» **Requirement**: Your task is to write out exactly the lines of the listing below, from the first down to the line that holds "Một gói gia vị lẩu nấu được 10-15 bát mì".

» **Record extracts**:

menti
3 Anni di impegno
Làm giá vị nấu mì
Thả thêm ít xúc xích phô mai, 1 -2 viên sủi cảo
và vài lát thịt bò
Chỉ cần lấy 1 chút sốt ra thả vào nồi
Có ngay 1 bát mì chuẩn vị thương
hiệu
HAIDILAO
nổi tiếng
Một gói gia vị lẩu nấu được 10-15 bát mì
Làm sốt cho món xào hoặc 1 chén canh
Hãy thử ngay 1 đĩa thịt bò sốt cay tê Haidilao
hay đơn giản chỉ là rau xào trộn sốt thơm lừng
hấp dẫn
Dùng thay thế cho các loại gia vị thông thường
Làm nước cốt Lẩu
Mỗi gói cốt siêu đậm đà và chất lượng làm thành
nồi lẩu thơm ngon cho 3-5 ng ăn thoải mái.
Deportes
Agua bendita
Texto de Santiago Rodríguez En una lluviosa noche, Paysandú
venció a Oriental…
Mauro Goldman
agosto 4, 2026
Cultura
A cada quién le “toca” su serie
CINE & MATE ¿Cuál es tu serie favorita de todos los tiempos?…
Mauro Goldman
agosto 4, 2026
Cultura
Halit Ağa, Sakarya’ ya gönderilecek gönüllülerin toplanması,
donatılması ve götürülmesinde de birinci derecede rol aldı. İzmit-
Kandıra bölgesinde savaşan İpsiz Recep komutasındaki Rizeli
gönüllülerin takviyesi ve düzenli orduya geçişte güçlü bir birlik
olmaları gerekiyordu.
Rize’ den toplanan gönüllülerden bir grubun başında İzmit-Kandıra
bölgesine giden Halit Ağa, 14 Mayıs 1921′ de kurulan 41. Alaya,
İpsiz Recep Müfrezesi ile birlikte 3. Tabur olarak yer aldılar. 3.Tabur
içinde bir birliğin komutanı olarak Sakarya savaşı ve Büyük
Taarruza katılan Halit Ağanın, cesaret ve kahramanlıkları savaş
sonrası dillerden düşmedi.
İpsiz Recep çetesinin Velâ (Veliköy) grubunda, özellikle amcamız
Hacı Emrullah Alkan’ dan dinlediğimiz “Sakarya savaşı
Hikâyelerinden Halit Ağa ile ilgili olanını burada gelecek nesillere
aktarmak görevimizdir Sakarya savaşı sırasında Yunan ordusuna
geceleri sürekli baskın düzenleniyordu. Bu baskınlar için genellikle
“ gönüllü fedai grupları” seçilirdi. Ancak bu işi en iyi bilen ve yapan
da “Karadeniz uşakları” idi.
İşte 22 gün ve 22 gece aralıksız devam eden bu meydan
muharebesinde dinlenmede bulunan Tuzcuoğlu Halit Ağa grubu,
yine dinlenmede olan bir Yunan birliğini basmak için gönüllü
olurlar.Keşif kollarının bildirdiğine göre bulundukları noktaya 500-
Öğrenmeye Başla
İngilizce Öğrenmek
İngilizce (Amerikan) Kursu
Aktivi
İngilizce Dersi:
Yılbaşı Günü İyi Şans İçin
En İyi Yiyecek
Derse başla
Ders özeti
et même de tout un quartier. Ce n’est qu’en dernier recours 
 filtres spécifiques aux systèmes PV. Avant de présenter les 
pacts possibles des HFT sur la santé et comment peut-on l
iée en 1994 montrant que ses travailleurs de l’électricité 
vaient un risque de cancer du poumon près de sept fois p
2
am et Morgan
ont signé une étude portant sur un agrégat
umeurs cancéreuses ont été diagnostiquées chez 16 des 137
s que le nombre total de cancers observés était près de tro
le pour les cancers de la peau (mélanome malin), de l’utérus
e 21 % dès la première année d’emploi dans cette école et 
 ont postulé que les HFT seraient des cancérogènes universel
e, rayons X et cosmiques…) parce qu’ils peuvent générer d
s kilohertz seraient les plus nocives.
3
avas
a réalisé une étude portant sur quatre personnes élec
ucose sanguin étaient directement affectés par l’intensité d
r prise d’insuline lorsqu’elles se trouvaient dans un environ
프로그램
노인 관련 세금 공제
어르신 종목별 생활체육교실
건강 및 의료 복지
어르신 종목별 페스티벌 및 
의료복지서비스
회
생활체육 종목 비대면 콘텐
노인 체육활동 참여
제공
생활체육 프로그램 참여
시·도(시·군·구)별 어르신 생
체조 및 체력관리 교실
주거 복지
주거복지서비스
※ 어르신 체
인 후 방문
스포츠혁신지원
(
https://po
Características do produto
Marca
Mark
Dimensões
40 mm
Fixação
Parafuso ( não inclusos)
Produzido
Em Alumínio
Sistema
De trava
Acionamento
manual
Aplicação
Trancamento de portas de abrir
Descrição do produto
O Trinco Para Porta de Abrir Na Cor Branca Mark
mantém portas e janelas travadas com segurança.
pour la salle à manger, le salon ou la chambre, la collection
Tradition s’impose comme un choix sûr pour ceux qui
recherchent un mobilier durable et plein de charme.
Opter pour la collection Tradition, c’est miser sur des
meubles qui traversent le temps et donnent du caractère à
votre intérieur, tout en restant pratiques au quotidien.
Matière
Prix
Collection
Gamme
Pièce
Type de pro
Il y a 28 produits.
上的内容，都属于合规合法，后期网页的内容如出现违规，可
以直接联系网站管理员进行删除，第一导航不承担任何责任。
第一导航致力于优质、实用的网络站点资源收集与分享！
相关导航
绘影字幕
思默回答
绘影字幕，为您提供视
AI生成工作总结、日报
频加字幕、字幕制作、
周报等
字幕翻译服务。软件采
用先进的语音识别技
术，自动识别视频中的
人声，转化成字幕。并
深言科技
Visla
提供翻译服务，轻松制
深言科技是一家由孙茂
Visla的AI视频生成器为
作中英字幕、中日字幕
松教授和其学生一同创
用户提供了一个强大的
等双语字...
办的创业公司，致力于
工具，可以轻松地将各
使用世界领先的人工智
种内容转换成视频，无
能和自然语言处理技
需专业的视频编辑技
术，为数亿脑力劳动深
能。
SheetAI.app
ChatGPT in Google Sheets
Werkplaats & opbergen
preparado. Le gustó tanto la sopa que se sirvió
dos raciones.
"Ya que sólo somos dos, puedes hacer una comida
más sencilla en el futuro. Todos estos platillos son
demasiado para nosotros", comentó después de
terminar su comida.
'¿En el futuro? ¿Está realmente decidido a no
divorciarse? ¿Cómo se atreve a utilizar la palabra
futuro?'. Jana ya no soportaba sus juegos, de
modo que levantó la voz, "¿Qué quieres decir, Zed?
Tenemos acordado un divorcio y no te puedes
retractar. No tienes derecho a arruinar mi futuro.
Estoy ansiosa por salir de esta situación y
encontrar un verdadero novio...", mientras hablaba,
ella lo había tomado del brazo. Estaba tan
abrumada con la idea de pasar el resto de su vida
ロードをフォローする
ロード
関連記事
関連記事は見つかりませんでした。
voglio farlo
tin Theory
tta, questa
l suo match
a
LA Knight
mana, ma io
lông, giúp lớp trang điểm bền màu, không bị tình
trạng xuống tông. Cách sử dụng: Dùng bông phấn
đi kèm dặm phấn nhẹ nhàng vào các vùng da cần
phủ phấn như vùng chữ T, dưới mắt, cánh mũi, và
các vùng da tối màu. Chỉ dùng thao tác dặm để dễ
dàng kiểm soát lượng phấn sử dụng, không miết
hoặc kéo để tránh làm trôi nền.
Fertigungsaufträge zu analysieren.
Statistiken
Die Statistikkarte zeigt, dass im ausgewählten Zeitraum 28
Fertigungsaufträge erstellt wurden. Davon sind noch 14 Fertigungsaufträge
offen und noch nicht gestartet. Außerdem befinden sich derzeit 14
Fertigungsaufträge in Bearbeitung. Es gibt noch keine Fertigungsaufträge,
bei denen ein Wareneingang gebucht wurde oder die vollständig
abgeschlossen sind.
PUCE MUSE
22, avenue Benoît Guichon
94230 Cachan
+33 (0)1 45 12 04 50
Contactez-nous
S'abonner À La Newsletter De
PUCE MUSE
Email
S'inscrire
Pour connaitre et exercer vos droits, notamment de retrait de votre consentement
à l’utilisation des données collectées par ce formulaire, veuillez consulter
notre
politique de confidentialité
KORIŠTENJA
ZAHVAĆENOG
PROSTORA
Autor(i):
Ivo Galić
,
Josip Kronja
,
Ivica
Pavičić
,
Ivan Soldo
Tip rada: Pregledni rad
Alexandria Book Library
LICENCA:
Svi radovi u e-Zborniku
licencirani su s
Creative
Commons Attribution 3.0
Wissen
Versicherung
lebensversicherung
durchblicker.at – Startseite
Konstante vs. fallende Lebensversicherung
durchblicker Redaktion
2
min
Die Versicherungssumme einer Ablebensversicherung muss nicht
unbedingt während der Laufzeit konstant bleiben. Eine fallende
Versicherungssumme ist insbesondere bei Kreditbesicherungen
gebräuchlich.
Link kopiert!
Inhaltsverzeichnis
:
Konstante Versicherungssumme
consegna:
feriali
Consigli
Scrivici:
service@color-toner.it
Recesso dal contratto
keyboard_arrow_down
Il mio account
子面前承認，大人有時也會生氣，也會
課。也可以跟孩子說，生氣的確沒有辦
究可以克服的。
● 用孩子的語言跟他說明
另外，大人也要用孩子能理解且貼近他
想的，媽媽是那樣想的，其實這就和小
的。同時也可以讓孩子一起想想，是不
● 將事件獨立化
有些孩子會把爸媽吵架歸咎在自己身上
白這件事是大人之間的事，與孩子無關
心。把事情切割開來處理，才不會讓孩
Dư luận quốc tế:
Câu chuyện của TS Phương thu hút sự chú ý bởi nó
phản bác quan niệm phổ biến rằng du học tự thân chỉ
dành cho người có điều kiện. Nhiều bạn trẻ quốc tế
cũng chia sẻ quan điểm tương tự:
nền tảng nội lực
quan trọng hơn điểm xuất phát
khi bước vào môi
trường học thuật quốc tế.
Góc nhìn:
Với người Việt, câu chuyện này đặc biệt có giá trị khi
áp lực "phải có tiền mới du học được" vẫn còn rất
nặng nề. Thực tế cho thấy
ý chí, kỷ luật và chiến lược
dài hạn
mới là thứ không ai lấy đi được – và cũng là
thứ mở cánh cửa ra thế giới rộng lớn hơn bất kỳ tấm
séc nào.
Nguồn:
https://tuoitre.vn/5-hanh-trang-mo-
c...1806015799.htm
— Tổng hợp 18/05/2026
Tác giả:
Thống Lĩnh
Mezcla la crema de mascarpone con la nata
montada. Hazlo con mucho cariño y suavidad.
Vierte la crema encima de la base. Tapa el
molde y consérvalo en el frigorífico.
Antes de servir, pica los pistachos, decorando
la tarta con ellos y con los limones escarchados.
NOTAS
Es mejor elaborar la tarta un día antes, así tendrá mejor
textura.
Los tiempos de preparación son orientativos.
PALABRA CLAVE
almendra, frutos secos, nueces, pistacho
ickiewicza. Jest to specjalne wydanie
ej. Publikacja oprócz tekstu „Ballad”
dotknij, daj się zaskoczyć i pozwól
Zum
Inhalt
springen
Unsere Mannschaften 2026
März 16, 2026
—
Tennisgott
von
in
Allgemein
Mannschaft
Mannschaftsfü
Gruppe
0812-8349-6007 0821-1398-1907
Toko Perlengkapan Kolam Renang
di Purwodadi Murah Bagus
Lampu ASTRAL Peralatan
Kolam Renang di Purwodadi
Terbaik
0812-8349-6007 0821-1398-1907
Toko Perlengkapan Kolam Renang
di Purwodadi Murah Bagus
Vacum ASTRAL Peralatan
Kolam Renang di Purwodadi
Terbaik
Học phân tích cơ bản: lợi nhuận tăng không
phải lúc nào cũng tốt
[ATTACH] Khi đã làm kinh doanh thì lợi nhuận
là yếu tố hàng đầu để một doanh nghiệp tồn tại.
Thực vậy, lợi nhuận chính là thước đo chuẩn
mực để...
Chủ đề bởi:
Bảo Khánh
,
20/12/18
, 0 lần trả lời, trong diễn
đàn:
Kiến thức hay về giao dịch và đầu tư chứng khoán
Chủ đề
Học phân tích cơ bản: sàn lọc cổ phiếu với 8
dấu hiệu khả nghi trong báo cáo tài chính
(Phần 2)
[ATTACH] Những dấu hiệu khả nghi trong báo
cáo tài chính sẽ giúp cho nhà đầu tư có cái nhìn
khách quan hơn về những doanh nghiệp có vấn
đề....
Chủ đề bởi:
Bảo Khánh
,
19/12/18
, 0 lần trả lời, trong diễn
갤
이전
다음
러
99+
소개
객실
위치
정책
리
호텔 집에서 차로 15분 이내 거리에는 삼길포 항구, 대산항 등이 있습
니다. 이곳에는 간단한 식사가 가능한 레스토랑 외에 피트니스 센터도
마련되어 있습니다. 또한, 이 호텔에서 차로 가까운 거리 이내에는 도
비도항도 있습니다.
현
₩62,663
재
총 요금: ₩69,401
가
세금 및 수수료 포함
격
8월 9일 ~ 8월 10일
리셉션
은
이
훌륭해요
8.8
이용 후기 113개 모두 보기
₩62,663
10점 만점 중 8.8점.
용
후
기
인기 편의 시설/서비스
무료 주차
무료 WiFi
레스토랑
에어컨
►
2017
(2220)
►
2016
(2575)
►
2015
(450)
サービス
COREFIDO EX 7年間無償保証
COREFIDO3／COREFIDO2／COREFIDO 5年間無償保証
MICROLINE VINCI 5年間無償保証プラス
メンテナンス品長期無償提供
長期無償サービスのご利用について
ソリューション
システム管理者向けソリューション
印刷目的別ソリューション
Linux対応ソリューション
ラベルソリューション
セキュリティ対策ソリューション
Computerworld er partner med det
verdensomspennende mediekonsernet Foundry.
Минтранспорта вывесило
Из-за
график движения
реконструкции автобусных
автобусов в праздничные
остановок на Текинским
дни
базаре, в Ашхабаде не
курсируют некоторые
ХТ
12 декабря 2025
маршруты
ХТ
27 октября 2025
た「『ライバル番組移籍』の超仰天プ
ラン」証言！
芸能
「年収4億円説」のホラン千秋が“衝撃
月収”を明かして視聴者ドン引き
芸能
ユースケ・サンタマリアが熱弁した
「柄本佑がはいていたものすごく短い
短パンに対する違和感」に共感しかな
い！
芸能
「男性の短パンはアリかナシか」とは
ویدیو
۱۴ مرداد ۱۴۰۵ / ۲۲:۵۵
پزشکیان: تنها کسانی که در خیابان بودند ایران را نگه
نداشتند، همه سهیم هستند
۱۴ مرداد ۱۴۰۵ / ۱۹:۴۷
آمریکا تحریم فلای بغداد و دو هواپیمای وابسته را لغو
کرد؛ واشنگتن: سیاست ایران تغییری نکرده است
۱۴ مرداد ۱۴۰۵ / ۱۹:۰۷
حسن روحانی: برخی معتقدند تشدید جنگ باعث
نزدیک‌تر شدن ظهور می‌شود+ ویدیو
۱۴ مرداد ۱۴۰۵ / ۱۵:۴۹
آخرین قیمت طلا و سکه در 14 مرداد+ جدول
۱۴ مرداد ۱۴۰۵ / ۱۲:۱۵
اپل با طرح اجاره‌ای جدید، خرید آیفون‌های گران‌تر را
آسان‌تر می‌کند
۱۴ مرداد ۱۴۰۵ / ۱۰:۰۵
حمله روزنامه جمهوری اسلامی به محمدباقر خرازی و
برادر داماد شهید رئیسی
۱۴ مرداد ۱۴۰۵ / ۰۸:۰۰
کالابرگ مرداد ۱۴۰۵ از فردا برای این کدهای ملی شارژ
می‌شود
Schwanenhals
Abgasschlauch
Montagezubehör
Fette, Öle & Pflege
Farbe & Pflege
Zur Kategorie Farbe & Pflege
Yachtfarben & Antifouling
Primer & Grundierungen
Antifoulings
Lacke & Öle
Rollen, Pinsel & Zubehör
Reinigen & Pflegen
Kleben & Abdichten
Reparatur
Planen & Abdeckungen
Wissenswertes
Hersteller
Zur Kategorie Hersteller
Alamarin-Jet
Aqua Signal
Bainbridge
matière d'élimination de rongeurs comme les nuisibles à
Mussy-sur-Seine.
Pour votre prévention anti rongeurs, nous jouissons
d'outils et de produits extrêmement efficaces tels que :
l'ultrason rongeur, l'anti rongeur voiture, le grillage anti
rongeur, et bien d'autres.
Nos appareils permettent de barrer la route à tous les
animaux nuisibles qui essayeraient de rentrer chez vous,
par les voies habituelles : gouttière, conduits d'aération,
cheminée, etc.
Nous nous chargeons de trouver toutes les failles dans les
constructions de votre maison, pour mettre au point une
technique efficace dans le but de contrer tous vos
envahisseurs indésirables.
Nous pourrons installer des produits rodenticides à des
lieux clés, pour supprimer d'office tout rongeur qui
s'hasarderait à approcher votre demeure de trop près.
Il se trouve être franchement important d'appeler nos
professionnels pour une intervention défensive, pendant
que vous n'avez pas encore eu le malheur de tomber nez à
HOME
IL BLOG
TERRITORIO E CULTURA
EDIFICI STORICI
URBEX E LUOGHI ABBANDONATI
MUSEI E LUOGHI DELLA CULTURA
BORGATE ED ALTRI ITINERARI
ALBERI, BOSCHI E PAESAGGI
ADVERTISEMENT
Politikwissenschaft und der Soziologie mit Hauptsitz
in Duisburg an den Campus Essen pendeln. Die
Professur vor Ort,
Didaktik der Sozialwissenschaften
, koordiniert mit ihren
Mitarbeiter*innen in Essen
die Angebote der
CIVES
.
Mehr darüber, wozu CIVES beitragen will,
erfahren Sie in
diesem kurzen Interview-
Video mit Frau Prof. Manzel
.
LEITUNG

» **Exercise answer**:
menti
3 Anni di impegno
Làm giá vị nấu mì
Thả thêm ít xúc xích phô mai, 1 -2 viên sủi cảo
và vài lát thịt bò
Chỉ cần lấy 1 chút sốt ra thả vào nồi
Có ngay 1 bát mì chuẩn vị thương
hiệu
HAIDILAO
nổi tiếng
Một gói gia vị lẩu nấu được 10-15 bát mì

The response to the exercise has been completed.